Sulfate-Reducing Bacteria (SRB) in Wastewater Treatment: Mechanisms, Applications, and Optimization

Heterotrophic SRB utilize organic compounds as carbon sources and electron donors, while autotrophic SRB use CO2/HCO32- as the carbon source and obtain electrons through the oxidation of H2 or Fe2+. As a result, SRB can establish two different lifestyles: acetogenic or hydrogenogenic metabolism. The sulfate reduction process of SRB is not fully understood, but it is believed to occur through two proposed pathways. One potential pathway is assimilative sulfate reduction, which directly uses sulfate reduction products for the synthesis of cellular materials. The other pathway is dissimilatory sulfate reduction, in which SRB can decompose organic carbon sources to carbon dioxide through complete oxidation or to acetic acid through incomplete oxidation under anaerobic conditions. Substrate-level phosphorylation produces small amounts of adenosine triphosphate (ATP) and high-energy electrons. These high-energy electrons are transferred stepwise to SRB through the electron transport chain (flavin proteins, cytochrome C, etc.), resulting in the production of large amounts of ATP through 'electron transport phosphorylation' to provide energy for biochemical processes. Finally, ATP is consumed in the reduction of sulfur oxides to sulfide, providing energy for the process.

The sulfate reduction process involves three main steps: (i) sulfate activation to adenosine 5'-phosphosulfate (APS), (ii) APS reduction to sulfite, and (iii) sulfite reduction to sulfide. In the sulfate activation step, sulfate is activated by ATP sulfurylase to produce APS and pyrophosphate. Then, APS can be exergonically reduced to sulfite by APS reductase. The mechanism of the third step (sulfite reduction to sulfide) is still a topic of debate. One proposed pathway involves the intermediates trithionate and thiosulfate, enabling three-step, two-electron reduction (tri-thionate pathway), with the involvement of trithionate and thiosulfate reductases. However, the commonly reported intermediates in the sulfate-reducing pathway are neither thiosulfate nor trithionate. Alternatively, the possibility of a direct six-electron reduction step (direct pathway) cannot be fully excluded.

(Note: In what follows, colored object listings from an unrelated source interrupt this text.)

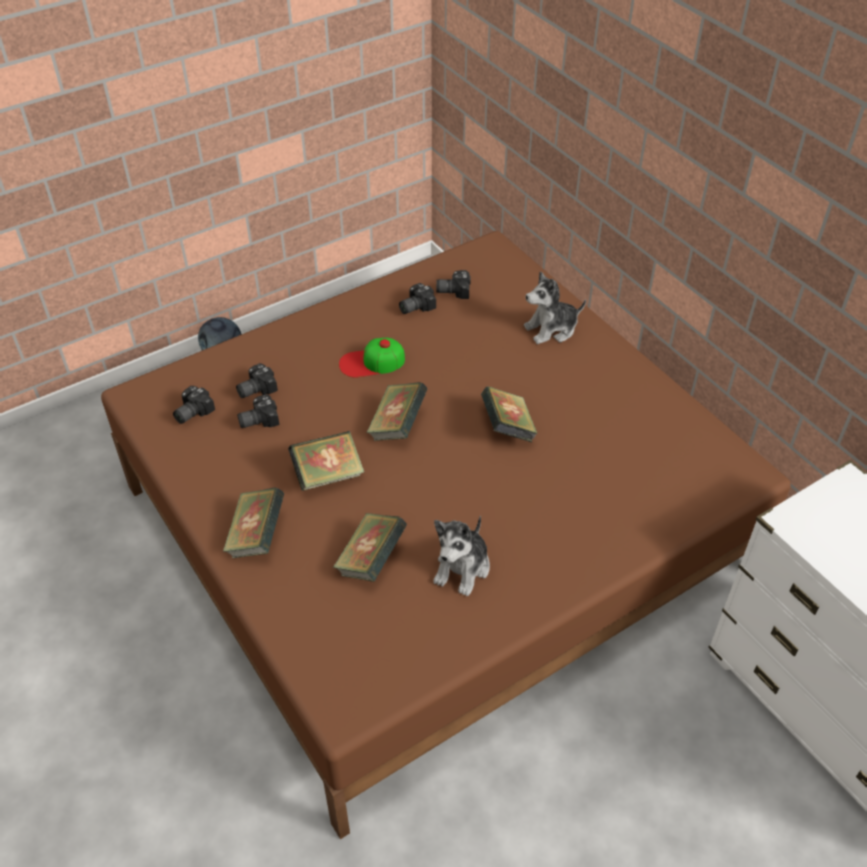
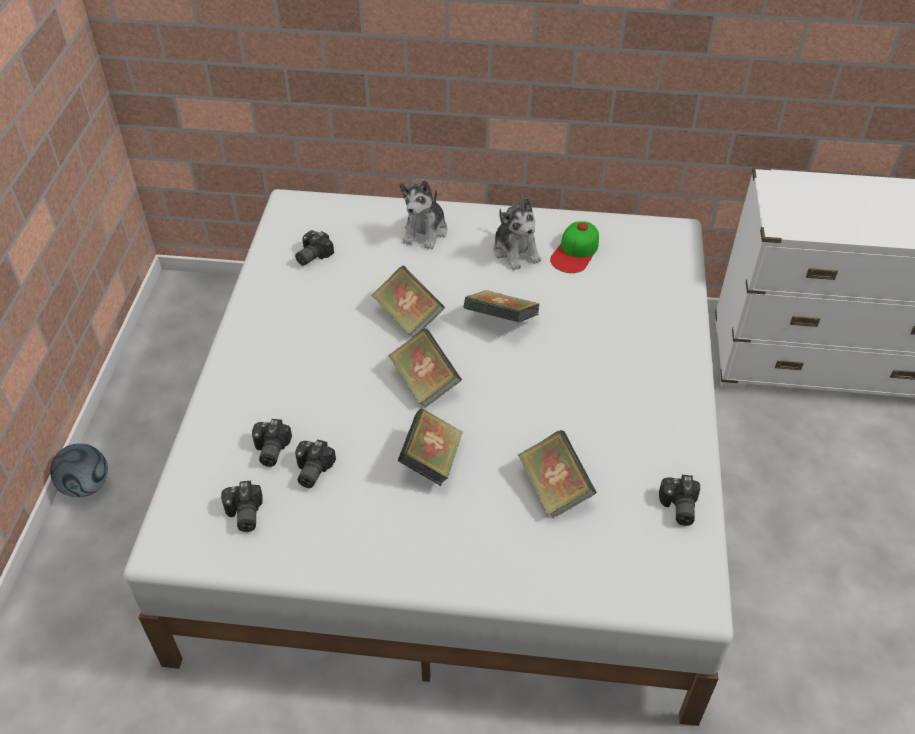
camera: 50 degrees left, 0 degrees up
brown bed [101,231,791,839] -> white bed [124,189,733,726]
book [223,487,284,559] -> book moved to [371,265,445,337]
cap [339,338,405,378] -> cap moved to [550,221,599,273]
camera [399,283,436,314] -> camera moved to [659,475,700,526]
plush toy [433,516,490,596] -> plush toy moved to [493,198,541,270]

The diversity of species and unique metabolic modes of SRBs make them highly suitable for wastewater treatment under various environmental conditions. This review summarizes the mechanism of pollutant removal, the role of SRB in wastewater treatment, and the related influencing factors. Understanding and optimizing the sulfate-reducing process driven by SRBs is of great significance for the future application of SRB-driven biotechnology in wastewater treatment.